# Milestone 1 – Citi Bike Boston: Predicting Bike Demand at Stations

**Dataset:** [Citi Bike Boston Trip Data – August 2024](https://s3.amazonaws.com/hubway-data/202408-bluebikes-tripdata.zip)
**Trips:** Approx. 530,000

---

## Project Goal

The goal of this project is to accurately predict the demand for bikes at individual stations throughout the day. Using historical usage data, we aim to identify both temporal and spatial patterns to:

- Ensure better availability of bikes,
- Detect shortages or surpluses in advance,
- And support a data-driven rebalancing of the fleet.

The resulting models will help improve operational decision-making — for example, optimizing rebalancing routes or managing bike supplies at high-demand stations.

---

## Optional Extension: Weather Data

Since weather conditions strongly influence mobility behavior, we will optionally create a model that includes weather features such as temperature and precipitation. The goal is to evaluate whether including these external factors improves the model’s prediction accuracy.

---

## Planned Features

- Start time (`started_at`)
- Day of the week (`weekday`)
- Time of day (as hour or time blocks) (`time_of_day`)
- Start station (`start_station_id`)
- User type (`member_casual`)
- Optional: Weather data (temperature, precipitation)


In [None]:
import pandas as pd

csv_path = r"C:\Users\hanac\PycharmProjects\Data-Science-and-Machine-Learning\202408-bluebikes-tripdata.csv"

df = pd.read_csv(
    csv_path,
    engine="python",
    sep=None,
    on_bad_lines="skip",

)

print(df.shape)
df.head(1000000000)


In [None]:
import pandas as pd

# Read CSV
csv_path = r"C:\Users\hanac\PycharmProjects\Data-Science-and-Machine-Learning\202408-bluebikes-tripdata.csv"
df = pd.read_csv(csv_path, engine="python", sep=None, on_bad_lines="warn")

print("Original dataset:")
print(df.shape)

# Convert datetime columns
df['started_at'] = pd.to_datetime(df['started_at'], dayfirst=True, errors='coerce')
df['ended_at'] = pd.to_datetime(df['ended_at'], dayfirst=True, errors='coerce')
print("After datetime conversion:")
print(df.shape)

# Drop rows with missing datetime values
df = df.dropna(subset=['started_at', 'ended_at'])
print("After deletion of NaT times:")
print(df.shape)

# Calculate trip duration in seconds
df['tripduration'] = (df['ended_at'] - df['started_at']).dt.total_seconds()

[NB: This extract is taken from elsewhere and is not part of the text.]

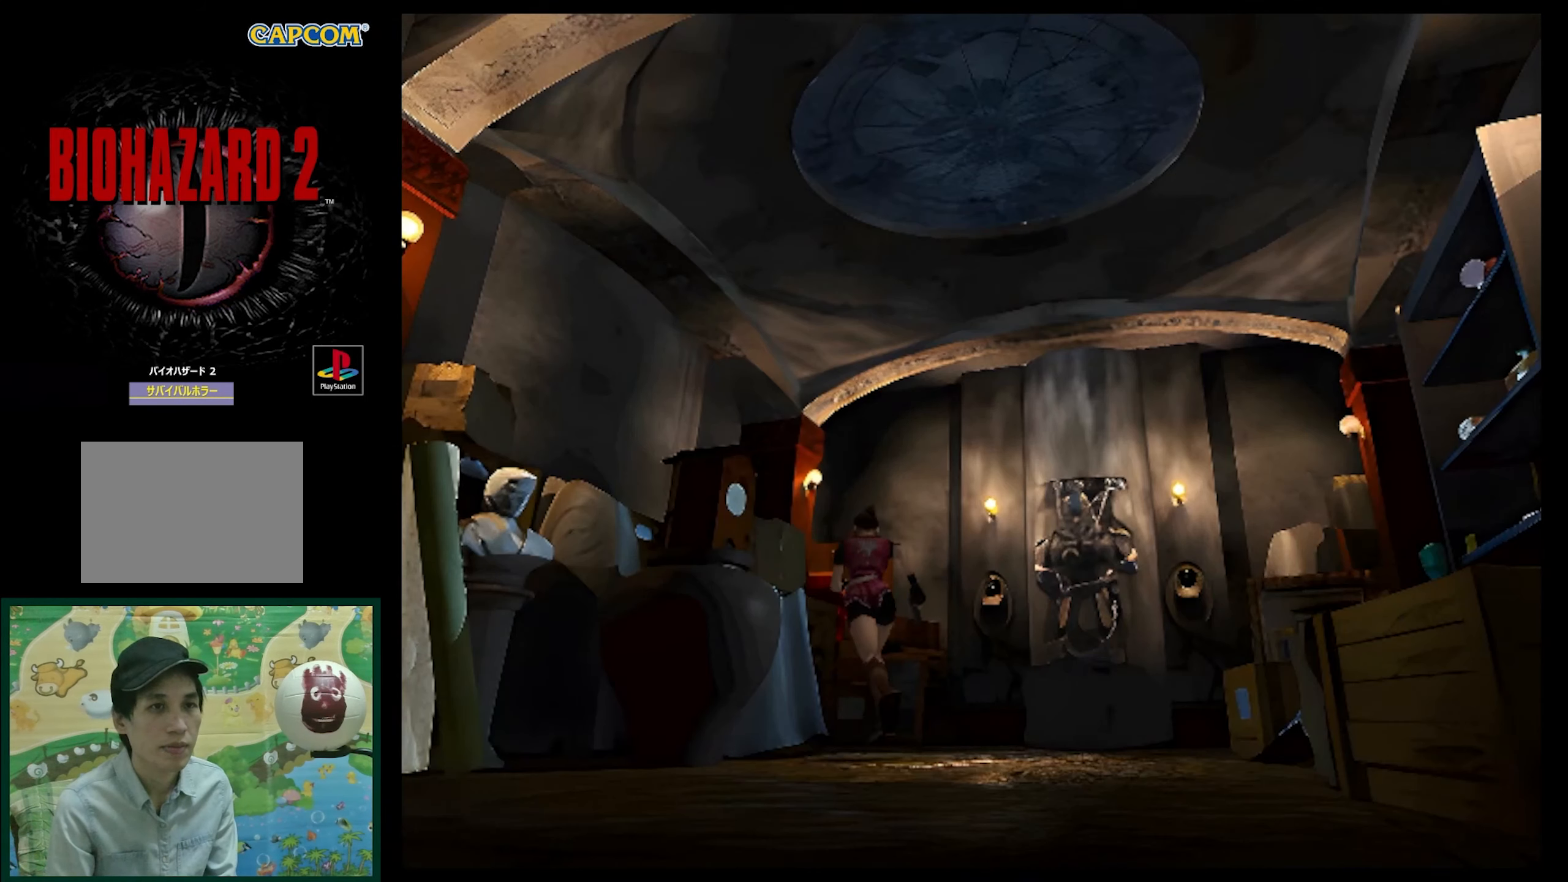
{"buttons": ["CROSS", "SQUARE", "DPAD_UP", "DPAD_LEFT"], "events": [[50, "DPAD_UP", "up"], [100, "SQUARE", "up"], [300, "SQUARE", "down"], [433, "CROSS", "down"], [467, "DPAD_UP", "down"]]}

# Keep only positive durations
df = df[df['tripduration'] > 0]
print("After deletion of 0 or negative trip durations:")
print(df.shape)

# Convert to numeric in case of unexpected issues
df['tripduration'] = pd.to_numeric(df['tripduration'], errors='coerce')

# Create duration in minutes
df['duration_min'] = df['tripduration'] / 60

# Print data types
print("\nColumn types of 'tripduration' and 'duration_min':")
print(df[['tripduration', 'duration_min']].dtypes)

# Print examples
print("\nExamples:")
print(df[['started_at', 'ended_at', 'tripduration', 'duration_min']].head())


In [None]:

df['weekday'] = df['started_at'].dt.weekday
df['hour'] = df['started_at'].dt.hour


def get_time_category(hour):
    if 6 <= hour < 12:
        return 'Morgen'
    elif 12 <= hour < 18:
        return 'Midday'
    elif 18 <= hour < 24:
        return 'Evening'
    else:
        return 'Night'

df['time_of_day'] = df['hour'].apply(get_time_category)